*Exercise instructions*:
#1 Can you output everything in the post on theatre ticket lines from "Seeing and hearing" down to "than retail stores.", word for word?
#2 Could you sum up the post on theatre ticket lines in two sentences?

Seeing and hearing about people queuing up this year for Black Friday sales on the Monday prior reminded me about an article Tim Roberts wrote on Fullhouses.org this September. In it, Roberts asked if making people line up for theatre tickets was really the fairest way to distribute them.

I am sure the British Commonwealth nations who sponsor Fullhouses.org don’t experience the homicidal shopping frenzy that is Black Friday, but it occurred to me that it is something of a double standard to expect arts organizations to be fairer than retail stores.

It isn’t fair to have to take time off of work to stand in line for theatre tickets, but people camp out for a week to get $50 off a flat screen TV and no one blinks, eh?

Arts organizations are expected to operate more like businesses, aren’t we? Why not make people line up and wait? We may be worried about hurting our relationships with our patrons, but it doesn’t seem to hurt retail stores even when customers know they are being manipulated with sale prices.

*The data*:
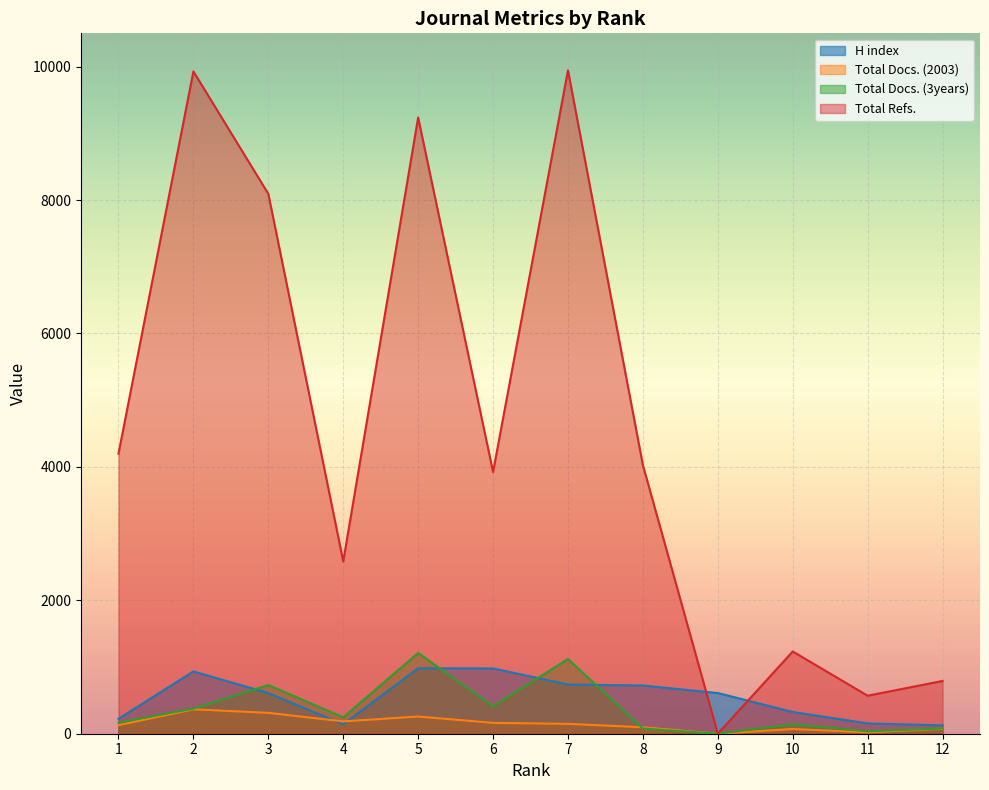

In H index, how many points are higher than both neighbors (excluding endpoints)?

2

*Solution list*:
#1
Seeing and hearing about people queuing up this year for Black Friday sales on the Monday prior reminded me about an article Tim Roberts wrote on Fullhouses.org this September. In it, Roberts asked if making people line up for theatre tickets was really the fairest way to distribute them.

I am sure the British Commonwealth nations who sponsor Fullhouses.org don’t experience the homicidal shopping frenzy that is Black Friday, but it occurred to me that it is something of a double standard to expect arts organizations to be fairer than retail stores.

#2 Black Friday shoppers lining up on the Monday before remind the writer of a September Fullhouses.org article in which Tim Roberts asked whether making people line up for theatre tickets is the fairest way to distribute them. The writer calls it a double standard to expect arts organizations to be fairer than retail stores, where people camp out for a week for a TV discount and no one blinks, and asks why arts organizations, expected to operate more like businesses, shouldn't make people line up and wait too.